Text section:
<<<<

While rayne feels it is absolutely a good thing for a
submissive (be they slave or sub or somewhere in between) have a venue
in which to interact with other submissives (a place where she can talk
to people she relates to, so to speak), she"s not entirely certain that
this place is that venue. Perhaps for a woman who is unattached and
just starting out or for a woman who is sub and not slave this place
would be helpful. With a sub it"s not quite as important to establish
(especially early on) who is in control. In a Master/slave
realtionship, however, that control must be explicit and binding. The
slave must know who owns her and where she stands. Giving her to others
to teach might not be the best thing. In rayne"s mind, it seems like it
would send a message to the slave that her master either views himself
as unworthy or unable or uninterested in training her, which would then
leave questions in his ability to give her what she needs – utter and
complete slavery.

The Master/slave relationship rests on
a scale on which both sides have to be equally balanced. That is not to
say that a Master and a slave are equal. This is not the case. This
means, simply, that a master must be just as much a master as his slave
is a slave. He must be as dominant as she is submissive. And it must be
consistent. For when the scale is tipped, it can take a long time and
excruciating effort to level it out again.

In the long
run, it is not unusual for people in this lifestyle to eventually seek
others to further the training of their slaves for a number of reasons.
To prove to the slave that they will do as they wish with them, to
teach the slave things that the master doesn"t know or doesn"t think to
teach her himself, to train the slave sexually to be the best she can,
to show her what it could be like under another master (either worse,
better, or the same) to get a new perspective on already established
training… And that really is the key. Already established training.
Teaching your slave yourself is absolutely imperative before allowing
her into the tutelage of anyone else.

>>>>

(Dataset entries)
<<<<

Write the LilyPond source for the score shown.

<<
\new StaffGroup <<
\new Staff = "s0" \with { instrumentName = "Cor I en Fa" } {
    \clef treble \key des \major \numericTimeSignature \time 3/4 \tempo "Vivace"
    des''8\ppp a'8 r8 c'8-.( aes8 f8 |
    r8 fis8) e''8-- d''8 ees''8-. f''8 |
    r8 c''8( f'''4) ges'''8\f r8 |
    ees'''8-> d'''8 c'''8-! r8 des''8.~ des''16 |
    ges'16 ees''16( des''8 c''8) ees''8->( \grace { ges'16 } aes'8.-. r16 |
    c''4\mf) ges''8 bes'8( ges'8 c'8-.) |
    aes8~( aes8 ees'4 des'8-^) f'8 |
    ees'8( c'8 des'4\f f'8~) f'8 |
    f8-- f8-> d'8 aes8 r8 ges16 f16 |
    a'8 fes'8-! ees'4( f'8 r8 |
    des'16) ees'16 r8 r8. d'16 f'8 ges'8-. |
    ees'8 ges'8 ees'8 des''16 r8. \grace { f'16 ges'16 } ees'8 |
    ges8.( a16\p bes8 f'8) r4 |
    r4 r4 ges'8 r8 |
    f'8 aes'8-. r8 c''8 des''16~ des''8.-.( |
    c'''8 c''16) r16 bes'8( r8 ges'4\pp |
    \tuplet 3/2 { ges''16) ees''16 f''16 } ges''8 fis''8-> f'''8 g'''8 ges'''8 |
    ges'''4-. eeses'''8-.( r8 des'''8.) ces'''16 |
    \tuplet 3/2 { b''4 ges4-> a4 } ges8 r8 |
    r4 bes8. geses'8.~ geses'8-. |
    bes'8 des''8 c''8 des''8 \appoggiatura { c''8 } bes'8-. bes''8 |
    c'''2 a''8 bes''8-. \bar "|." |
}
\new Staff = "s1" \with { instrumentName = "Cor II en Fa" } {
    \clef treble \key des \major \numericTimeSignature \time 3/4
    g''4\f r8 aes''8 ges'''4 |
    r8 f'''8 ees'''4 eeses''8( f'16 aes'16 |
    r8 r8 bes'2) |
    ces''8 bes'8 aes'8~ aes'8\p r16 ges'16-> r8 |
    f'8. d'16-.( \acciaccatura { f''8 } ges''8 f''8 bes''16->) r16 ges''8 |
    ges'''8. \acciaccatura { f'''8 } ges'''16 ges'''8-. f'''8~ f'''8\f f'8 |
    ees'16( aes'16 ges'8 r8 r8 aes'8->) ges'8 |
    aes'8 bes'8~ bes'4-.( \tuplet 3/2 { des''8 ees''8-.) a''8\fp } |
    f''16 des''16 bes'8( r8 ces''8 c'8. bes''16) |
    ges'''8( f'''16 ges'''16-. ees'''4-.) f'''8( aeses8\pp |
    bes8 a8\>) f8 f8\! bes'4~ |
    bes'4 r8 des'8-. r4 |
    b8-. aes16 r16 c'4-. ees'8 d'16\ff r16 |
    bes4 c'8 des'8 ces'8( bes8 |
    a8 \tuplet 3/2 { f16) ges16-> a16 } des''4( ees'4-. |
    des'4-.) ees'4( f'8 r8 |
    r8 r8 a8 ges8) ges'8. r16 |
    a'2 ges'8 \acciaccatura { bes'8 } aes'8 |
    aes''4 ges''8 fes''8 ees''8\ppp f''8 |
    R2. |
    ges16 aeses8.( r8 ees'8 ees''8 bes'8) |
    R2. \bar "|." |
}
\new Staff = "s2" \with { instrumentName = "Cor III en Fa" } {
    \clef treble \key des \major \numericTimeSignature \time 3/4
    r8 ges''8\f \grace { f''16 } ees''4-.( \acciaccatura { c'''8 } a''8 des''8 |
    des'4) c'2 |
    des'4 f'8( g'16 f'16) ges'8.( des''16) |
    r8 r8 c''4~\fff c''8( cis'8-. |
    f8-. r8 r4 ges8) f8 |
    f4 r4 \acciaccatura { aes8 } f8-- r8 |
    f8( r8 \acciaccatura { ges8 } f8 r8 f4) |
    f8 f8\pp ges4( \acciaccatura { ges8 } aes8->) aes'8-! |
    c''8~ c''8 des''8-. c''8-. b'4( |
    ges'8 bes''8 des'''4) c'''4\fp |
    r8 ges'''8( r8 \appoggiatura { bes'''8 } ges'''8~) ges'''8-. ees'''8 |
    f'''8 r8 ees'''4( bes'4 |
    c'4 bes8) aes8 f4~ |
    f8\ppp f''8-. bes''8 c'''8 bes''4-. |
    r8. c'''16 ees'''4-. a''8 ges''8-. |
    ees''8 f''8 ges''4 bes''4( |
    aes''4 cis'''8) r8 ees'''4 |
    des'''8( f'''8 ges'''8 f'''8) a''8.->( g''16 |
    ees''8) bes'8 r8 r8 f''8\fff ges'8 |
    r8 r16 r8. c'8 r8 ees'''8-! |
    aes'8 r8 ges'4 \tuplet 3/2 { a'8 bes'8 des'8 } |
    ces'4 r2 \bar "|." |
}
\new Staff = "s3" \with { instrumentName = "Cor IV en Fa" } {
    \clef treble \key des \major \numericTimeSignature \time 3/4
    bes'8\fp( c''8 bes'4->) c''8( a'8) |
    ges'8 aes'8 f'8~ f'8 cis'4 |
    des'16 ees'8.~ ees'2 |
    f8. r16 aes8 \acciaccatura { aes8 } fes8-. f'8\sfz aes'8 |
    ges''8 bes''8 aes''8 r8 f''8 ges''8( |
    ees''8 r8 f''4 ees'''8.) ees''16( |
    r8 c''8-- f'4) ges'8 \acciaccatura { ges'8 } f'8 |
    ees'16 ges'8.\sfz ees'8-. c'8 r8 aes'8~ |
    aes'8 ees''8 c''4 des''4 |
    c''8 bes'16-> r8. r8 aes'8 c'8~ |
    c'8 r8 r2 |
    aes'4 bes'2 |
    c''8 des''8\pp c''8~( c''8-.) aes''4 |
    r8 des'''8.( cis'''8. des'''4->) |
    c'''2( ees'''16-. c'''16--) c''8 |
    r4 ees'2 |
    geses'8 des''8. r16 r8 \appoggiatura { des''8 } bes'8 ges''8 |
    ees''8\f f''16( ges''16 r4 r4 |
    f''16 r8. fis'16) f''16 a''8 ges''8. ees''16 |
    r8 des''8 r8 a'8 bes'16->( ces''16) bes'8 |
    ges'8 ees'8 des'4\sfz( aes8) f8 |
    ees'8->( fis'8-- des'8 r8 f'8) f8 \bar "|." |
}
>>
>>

>>>>

Work to complete:
Pick up the essay on training a slave in a Master/slave relationship where it stops, and write what comes next.

Response to the exercise:
When rayne first
immersed herself in the quest for slavery with Master Melen, she had a
difficult time getting to where we wanted her to be. she"s still not
fully there… she would never claim that she has completely formed
into the perfect slave. But eventually, she realized where some of the
difficulties lay. Instead of listening to what Master expected of her
and paying attention to the things He showed her and gave her, she
listened to others" experiences and the things that were expected of
them. she would take these things to heart and wonder why Master wasn"t
using the same methods. she would try to conform to what they
considered to be a slave while also trying to conform to what Master
and rayne herself considered to be a slave. And in the end, she ended
up a confused little girl, not sure which way was up anymore.

Finally,
she learned to ignore everyone else. If she had a question, she brought
it to Master. she listened intently to His answer and took it to
heart. And to hell with the rest. What other people think or have
experienced in this lifestyle, even rayne, is not important. While it
is helpful to get some insight into something you are new at, the
ultimate judge of what you need is you. And confusing yourself with a
lot of crap from other women may actually stilt your growth in the end,
not expedite it.

A girl isn"t entirely sure what her
ultimate goal in posting this entry is. Certainly not to bash the site
or her friend"s beliefs. But perhaps maybe to give a little bit of
insight into where rayne stands on the issue. rayne"s been to AA and NA
and she hated it. Listening to everyone tell their stories only made
her want to go out and get high again. But for some, it"s very
theraputic. And they are the people who should be there.